Abstract

A unique etiology of stroke, lateral medullary syndrome (LMS), is a consequence of posterior inferior cerebellar artery or vertebral artery thromboembolic conditions. LMS patients present particularly with ipsilateral hyperalgesia, ipsilateral ataxia, and Horner's syndrome. Our case signifies that neurogenic origin should always be considered in the absence of local causes of dysphagia. Early diagnosis could prevent LMS complications, including neurological disabilities. A scarcity of research related to dysphagia in LMS, and its outcomes exists. Therefore, the objective is to investigate the clinical course in a patient afflicted with severe dysphagia following a diagnosis of (LMS). This would encourage further research, thus improving management and treatment strategies. We report a case of a 45-year-old male, a smoker for 20 years, who presented with a single, unique complaint of acute dysphagia for 9 days. According to our knowledge, this is among very few reported cases of LMS with dysphagia being the rare initial complaint. The neurological issues associated with dysphagia gradually improved with the administration of antiplatelet; clopidogrel and lipid-lowering drug; rosuvastatin and the patient was discharged. Atypical presentation in LMS could be supported by the presence of lateral medullary infarct which was confirmed by MRI (Magnetic Resonance Imaging). Dysphagia is a common complaint in multiple gastrointestinal (GI) settings. However, in cases where the GI causes are excluded, as described here, diagnosis of LMS becomes tough. The diagnosis of LMS was queried owing to the presentation of the single most important common symptom, with no other characteristic manifestations of LMS.

+++

Prompt -
Answer these questions using the stroke case abstract:
1. How old was the patient, and for how many years had he smoked?
2. Which two drugs were given as the neurological issues improved?
3. What imaging confirmed the lateral medullary infarct?

The data -
+++

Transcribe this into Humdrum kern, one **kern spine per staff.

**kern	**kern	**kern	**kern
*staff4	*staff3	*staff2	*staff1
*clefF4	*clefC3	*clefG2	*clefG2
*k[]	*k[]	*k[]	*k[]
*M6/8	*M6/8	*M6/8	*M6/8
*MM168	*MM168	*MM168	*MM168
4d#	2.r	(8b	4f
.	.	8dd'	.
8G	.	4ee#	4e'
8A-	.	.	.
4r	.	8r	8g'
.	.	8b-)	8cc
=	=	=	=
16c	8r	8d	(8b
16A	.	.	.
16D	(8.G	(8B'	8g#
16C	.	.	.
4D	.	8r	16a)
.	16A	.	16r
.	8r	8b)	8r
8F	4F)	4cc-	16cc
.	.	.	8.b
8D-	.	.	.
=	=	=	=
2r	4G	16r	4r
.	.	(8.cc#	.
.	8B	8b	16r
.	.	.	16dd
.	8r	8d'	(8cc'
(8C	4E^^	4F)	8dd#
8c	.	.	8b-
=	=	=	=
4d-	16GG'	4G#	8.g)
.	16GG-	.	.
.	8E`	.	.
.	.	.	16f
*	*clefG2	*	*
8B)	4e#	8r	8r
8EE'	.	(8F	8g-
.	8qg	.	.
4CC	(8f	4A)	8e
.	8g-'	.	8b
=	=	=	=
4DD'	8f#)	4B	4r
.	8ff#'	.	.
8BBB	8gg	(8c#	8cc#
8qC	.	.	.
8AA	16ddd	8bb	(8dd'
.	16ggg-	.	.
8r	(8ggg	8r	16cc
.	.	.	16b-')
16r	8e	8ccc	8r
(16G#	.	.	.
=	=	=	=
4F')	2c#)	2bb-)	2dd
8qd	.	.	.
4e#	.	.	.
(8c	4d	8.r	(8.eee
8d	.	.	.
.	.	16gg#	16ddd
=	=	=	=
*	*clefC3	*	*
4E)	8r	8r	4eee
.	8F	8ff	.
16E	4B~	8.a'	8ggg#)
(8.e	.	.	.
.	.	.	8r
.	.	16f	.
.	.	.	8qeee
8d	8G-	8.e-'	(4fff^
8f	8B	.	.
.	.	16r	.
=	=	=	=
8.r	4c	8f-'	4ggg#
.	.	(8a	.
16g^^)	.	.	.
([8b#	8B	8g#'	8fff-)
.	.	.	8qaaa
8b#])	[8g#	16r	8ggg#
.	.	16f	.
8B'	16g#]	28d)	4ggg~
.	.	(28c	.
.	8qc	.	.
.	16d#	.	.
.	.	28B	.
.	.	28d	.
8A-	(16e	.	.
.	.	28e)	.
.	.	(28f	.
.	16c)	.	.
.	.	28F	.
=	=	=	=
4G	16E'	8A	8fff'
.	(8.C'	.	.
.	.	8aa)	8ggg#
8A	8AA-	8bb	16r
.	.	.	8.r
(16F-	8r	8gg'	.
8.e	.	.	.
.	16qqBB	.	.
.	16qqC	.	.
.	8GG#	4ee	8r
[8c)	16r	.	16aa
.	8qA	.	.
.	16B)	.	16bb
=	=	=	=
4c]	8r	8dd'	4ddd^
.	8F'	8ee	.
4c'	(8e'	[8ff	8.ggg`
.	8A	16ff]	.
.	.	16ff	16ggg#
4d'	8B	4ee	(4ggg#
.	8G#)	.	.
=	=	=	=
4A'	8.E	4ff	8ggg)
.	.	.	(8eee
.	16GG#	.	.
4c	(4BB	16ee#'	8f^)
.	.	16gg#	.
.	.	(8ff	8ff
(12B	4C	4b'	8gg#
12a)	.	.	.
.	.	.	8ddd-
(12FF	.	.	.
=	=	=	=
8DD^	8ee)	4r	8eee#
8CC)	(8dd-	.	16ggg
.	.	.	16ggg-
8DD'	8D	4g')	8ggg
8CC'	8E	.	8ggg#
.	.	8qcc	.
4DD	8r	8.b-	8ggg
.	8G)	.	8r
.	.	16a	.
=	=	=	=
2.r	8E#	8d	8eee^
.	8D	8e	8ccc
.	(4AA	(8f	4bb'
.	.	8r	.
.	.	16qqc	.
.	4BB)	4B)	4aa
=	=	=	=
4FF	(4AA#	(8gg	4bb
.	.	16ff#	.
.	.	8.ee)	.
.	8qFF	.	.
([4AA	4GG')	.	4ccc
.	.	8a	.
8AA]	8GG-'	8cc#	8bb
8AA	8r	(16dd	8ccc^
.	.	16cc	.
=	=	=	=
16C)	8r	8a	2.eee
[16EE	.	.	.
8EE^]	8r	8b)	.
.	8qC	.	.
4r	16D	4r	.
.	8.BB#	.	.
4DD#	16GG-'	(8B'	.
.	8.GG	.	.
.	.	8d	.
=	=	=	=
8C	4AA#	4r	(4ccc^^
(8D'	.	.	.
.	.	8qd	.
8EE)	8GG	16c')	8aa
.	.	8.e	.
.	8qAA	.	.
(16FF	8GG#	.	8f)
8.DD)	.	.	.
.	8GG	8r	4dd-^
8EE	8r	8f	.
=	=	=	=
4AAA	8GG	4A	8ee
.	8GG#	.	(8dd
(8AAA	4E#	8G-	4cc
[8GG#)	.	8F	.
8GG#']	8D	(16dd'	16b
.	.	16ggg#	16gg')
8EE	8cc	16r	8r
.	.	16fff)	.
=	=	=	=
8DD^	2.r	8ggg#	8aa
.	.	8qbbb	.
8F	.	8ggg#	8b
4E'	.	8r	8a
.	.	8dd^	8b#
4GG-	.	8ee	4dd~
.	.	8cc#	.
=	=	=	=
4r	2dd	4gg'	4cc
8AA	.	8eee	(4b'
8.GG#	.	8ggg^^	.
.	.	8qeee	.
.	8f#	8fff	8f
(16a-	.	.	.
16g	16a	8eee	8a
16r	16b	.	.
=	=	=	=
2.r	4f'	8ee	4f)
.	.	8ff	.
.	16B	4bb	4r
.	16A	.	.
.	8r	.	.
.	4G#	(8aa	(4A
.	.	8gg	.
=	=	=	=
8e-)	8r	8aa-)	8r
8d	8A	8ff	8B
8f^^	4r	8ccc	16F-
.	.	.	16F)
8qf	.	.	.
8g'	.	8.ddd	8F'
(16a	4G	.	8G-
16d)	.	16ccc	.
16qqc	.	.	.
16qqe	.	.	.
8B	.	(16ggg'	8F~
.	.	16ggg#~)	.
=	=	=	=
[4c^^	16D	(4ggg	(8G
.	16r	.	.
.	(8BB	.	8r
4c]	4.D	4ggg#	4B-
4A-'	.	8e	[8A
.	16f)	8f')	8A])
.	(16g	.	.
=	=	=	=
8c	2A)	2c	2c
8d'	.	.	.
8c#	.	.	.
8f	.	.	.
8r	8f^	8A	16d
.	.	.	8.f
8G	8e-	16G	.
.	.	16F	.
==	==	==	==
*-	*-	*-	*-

+++

Exercise response -
1. He was 45 years old and had smoked for 20 years.
2. Clopidogrel, an antiplatelet, and rosuvastatin, a lipid-lowering drug.
3. MRI (Magnetic Resonance Imaging).